Data to examine:
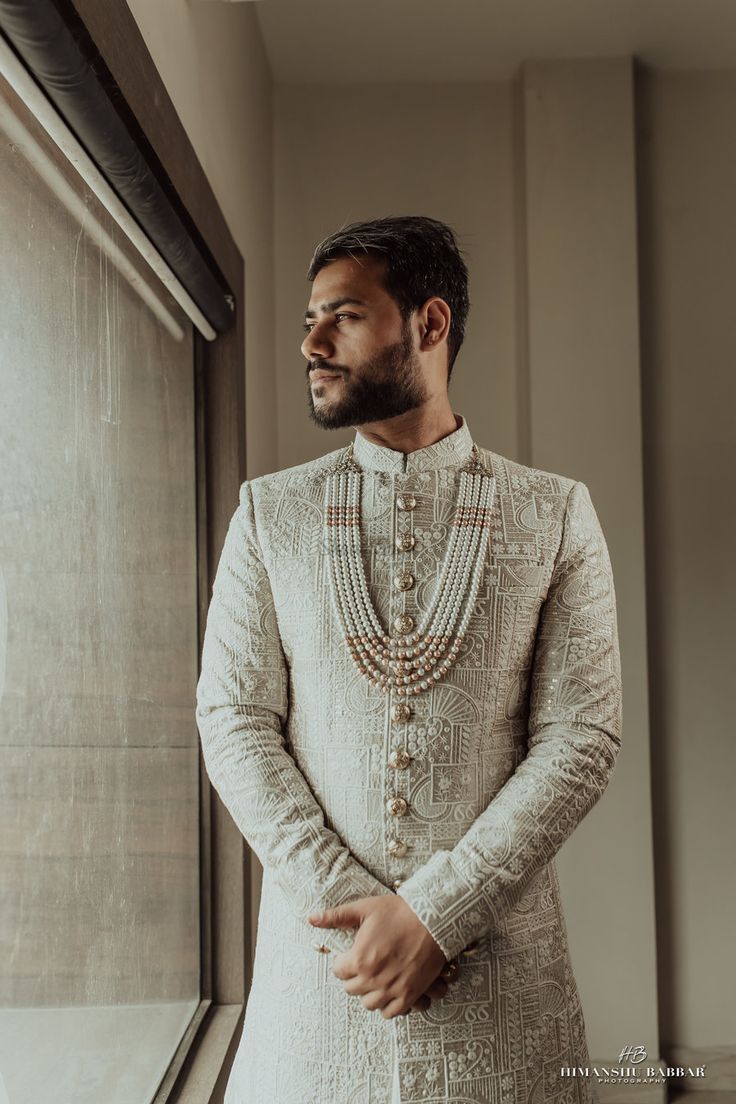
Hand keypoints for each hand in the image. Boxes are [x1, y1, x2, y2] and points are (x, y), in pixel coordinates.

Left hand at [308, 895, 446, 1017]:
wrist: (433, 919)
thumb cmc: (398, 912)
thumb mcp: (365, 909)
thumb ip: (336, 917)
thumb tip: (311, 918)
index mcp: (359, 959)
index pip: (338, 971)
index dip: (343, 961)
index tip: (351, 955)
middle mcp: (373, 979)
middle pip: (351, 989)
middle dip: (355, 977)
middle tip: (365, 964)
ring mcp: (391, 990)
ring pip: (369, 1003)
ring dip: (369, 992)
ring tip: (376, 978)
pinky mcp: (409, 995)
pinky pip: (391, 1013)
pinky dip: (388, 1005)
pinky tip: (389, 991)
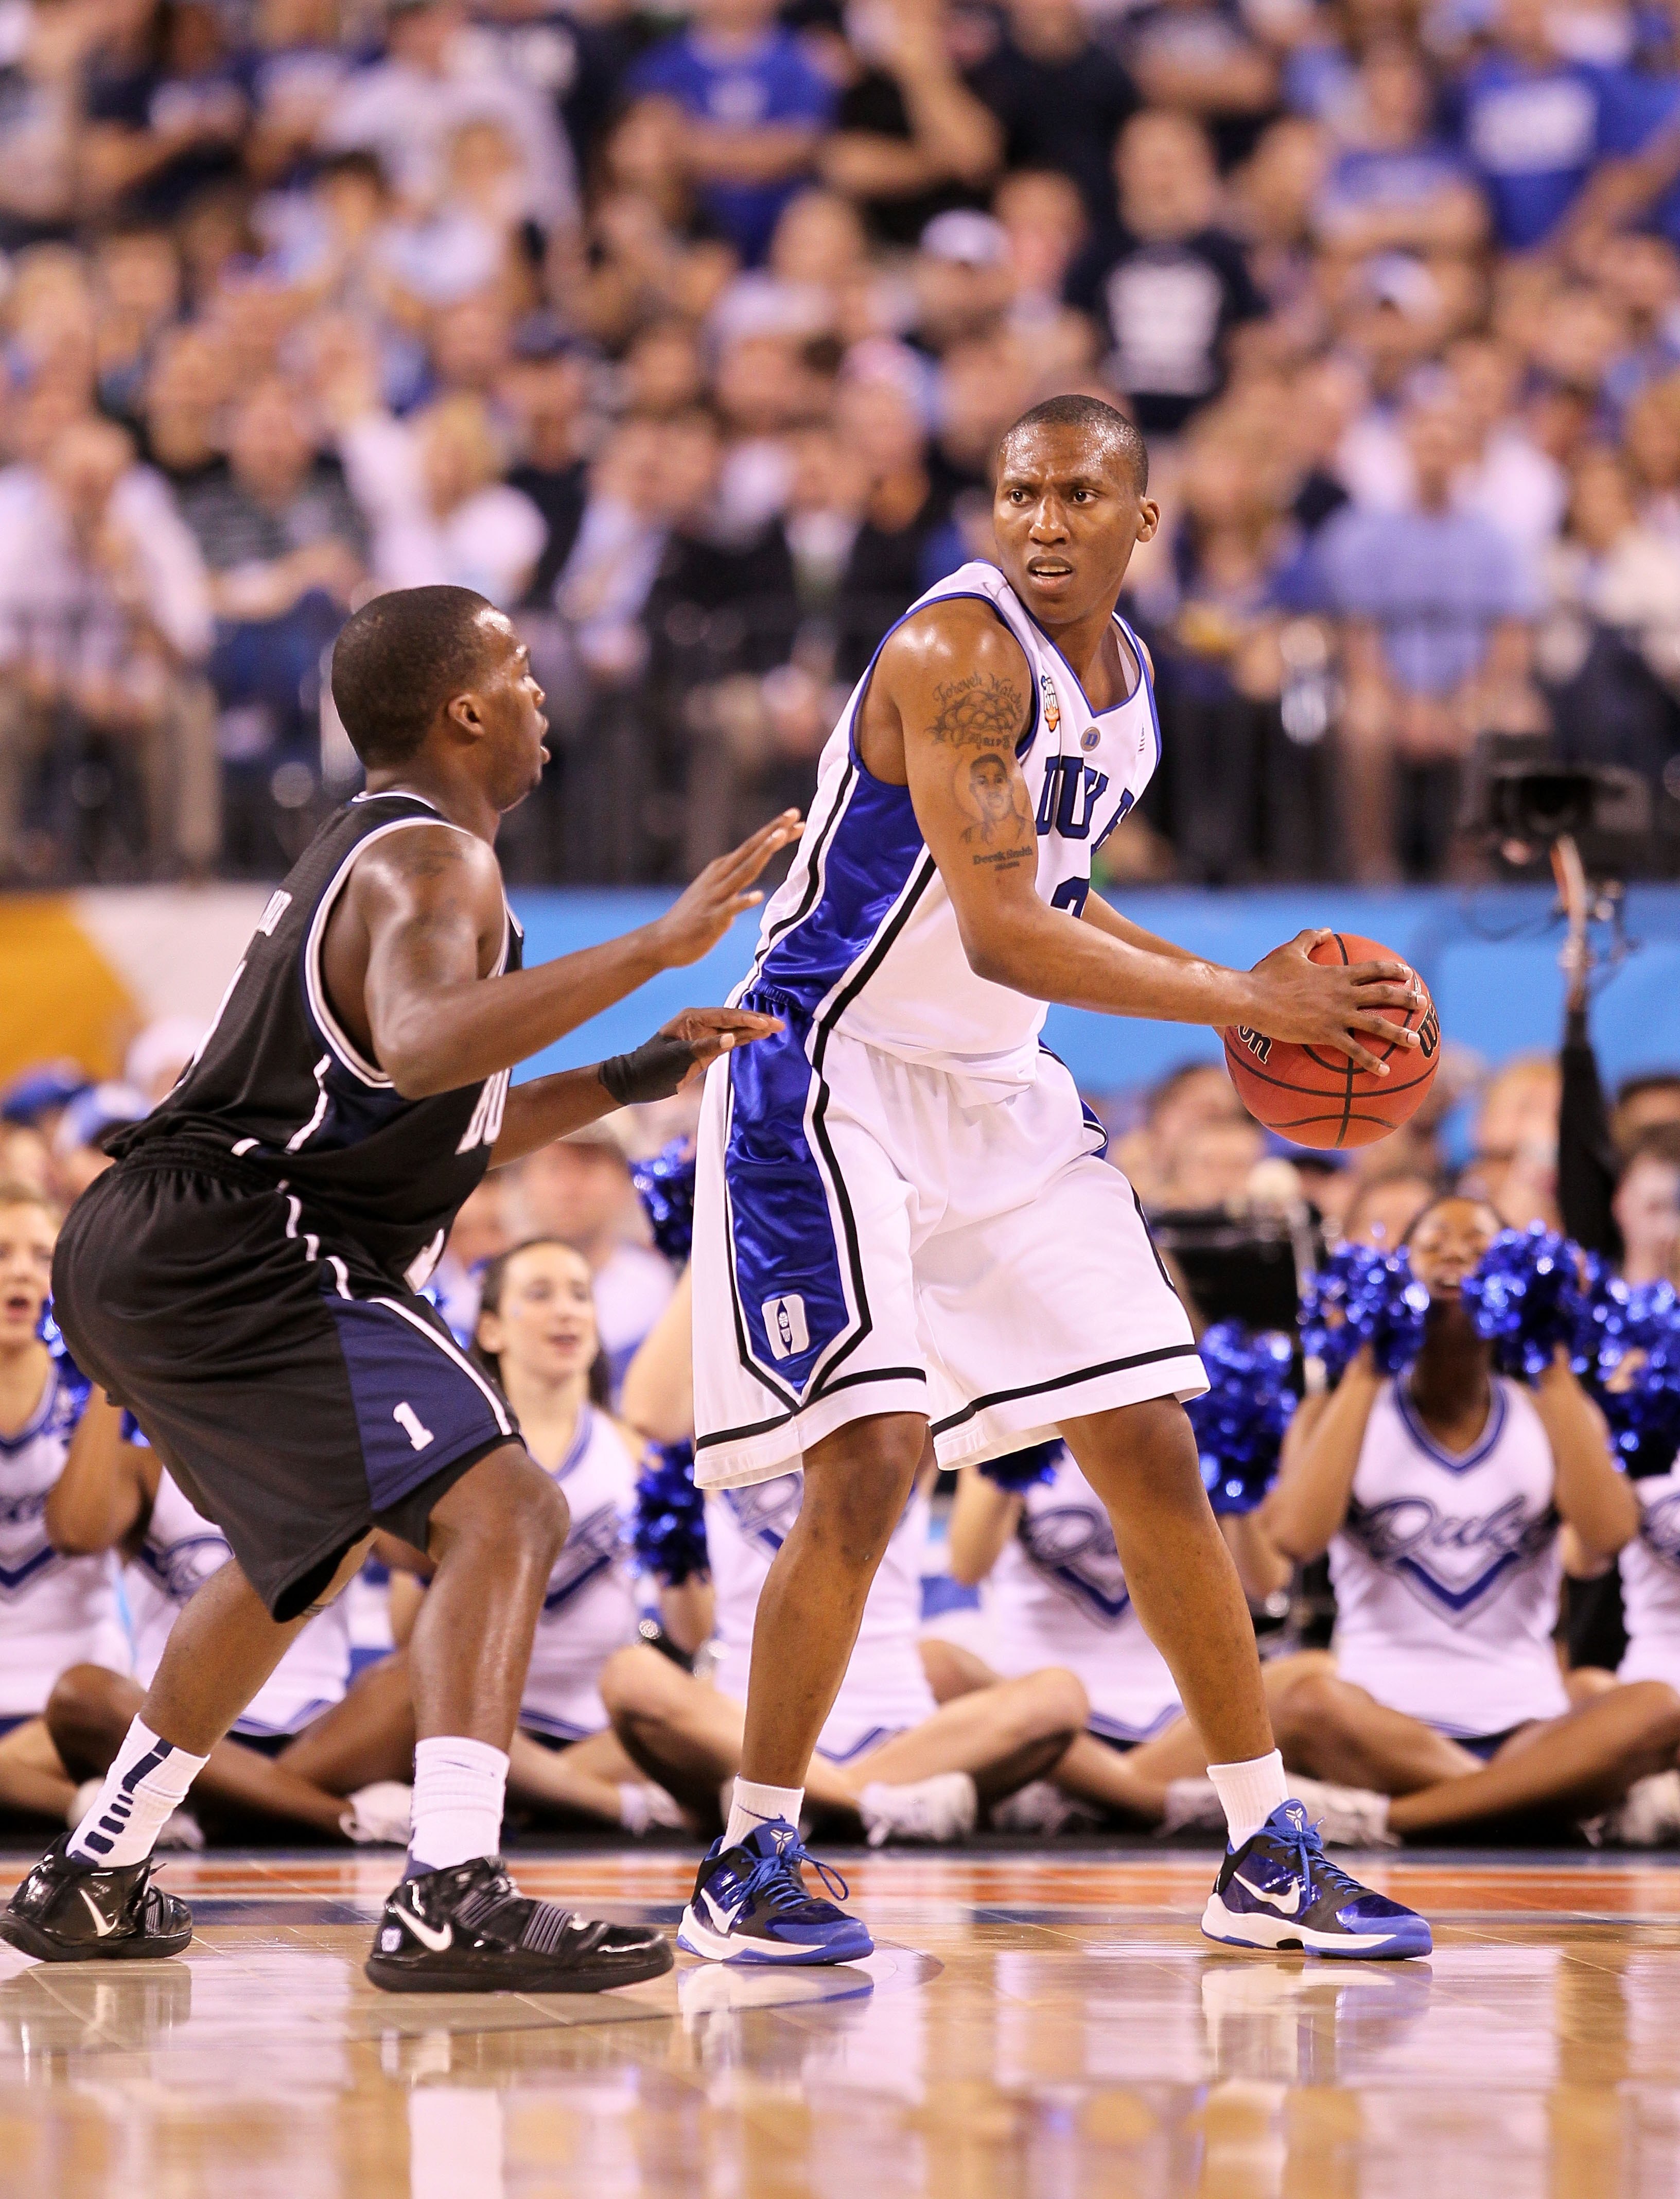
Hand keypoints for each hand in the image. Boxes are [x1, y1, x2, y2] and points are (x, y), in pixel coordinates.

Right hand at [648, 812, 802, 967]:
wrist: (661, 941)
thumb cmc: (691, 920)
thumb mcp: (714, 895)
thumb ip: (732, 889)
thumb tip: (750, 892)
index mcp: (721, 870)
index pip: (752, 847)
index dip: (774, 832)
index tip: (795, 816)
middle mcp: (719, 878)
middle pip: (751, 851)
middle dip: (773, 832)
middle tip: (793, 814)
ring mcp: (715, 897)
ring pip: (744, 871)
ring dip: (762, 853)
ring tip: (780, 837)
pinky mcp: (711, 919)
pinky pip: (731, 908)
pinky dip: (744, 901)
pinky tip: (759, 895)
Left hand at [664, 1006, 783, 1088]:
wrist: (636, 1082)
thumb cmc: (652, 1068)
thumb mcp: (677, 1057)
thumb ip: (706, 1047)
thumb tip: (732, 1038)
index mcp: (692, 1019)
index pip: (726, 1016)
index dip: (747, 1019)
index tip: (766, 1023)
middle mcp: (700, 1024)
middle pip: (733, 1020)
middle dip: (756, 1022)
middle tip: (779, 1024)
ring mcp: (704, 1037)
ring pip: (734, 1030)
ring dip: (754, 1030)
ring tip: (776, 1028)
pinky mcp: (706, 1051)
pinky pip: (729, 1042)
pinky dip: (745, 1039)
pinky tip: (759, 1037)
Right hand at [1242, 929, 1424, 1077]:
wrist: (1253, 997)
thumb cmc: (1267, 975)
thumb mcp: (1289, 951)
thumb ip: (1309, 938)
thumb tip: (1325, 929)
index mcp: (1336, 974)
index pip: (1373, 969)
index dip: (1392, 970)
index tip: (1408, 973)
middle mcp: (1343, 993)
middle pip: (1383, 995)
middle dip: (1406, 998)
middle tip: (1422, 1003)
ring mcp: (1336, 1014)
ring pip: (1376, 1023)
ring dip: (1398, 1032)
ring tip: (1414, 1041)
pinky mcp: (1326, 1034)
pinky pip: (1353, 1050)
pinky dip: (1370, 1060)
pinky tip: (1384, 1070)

...

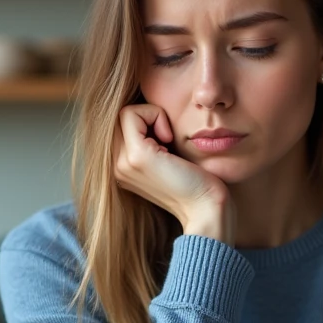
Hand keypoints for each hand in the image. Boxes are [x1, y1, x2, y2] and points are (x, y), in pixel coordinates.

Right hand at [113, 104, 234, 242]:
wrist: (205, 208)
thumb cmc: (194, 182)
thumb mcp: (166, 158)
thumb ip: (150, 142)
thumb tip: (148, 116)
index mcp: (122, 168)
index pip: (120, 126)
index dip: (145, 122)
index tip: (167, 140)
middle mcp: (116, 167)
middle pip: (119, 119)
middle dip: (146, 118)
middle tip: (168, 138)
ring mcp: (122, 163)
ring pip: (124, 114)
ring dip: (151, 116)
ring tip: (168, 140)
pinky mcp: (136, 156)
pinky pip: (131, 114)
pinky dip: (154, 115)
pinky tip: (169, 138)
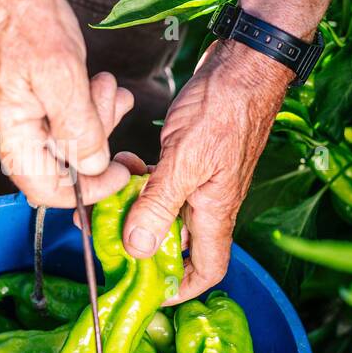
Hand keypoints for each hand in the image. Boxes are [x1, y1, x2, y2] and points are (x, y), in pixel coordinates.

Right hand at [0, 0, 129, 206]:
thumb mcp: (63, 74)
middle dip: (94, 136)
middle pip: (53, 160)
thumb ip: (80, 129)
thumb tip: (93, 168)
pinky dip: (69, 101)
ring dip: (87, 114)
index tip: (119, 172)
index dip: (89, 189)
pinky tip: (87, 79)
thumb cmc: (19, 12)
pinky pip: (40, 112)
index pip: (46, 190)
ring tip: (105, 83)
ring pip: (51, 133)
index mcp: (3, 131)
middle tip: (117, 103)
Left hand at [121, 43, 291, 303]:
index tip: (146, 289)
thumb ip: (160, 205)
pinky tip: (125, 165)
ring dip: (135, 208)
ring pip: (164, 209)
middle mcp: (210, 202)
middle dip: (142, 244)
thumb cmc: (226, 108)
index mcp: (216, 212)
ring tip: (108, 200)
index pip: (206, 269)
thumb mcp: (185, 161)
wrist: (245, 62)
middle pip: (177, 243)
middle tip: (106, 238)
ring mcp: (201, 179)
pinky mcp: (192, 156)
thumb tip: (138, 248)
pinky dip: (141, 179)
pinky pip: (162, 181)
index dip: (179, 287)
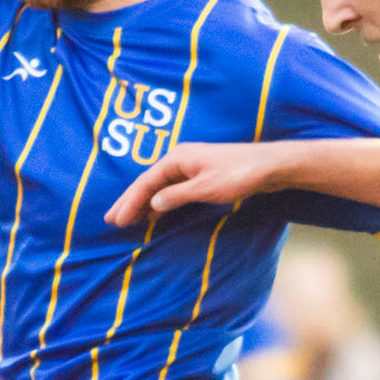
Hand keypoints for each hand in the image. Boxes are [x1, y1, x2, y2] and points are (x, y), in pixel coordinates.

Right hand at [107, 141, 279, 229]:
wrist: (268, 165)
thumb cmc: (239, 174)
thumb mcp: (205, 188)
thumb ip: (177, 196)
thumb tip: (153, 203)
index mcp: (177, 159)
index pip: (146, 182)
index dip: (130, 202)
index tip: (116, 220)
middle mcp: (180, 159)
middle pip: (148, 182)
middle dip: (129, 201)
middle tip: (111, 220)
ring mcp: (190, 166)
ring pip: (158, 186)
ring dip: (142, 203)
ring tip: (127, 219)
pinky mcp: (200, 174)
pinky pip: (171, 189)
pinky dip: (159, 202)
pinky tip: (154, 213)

Task to complete: Would you please copy exactly the part of the entries above that begins at the line containing "thumb cmc: (652, 1068)" and ends at the line containing "pinky tip: (1384, 1070)", both lines included?

Solution to the problem:
thumb cmc: (652, 1068)
thumb mcp: (677, 1057)
thumb ip: (706, 1047)
thumb tip: (732, 1038)
index mcp: (692, 1019)
index pip: (726, 1016)
index dip: (747, 1019)
index tip: (766, 1023)
middle mcp: (700, 1024)
middle pip: (733, 1020)
middle dip: (756, 1022)
middle tip: (779, 1024)
ring mcp: (704, 1037)
ring pip: (734, 1030)
ring dip: (754, 1030)
ring tip: (776, 1028)
pinky mcp: (706, 1051)
pinky pip: (729, 1042)
pinky dip: (745, 1039)
pinky tip: (759, 1037)
Right hand at [1242, 929, 1424, 1077]:
wrist: (1253, 997)
thumb cmc: (1267, 975)
thumb mcp: (1289, 951)
thumb ip: (1309, 938)
thumb tip: (1325, 929)
index mcp: (1336, 974)
index pip: (1373, 969)
index dip: (1392, 970)
index tip: (1408, 973)
middle mcp: (1343, 993)
middle pip: (1383, 995)
middle dip: (1406, 998)
middle tip: (1422, 1003)
ring mcp: (1336, 1014)
ring pip: (1376, 1023)
ring dip: (1398, 1032)
ring tip: (1414, 1041)
pinky mcp: (1326, 1034)
pinky pip: (1353, 1050)
pinky dip: (1370, 1060)
pinky tip: (1384, 1070)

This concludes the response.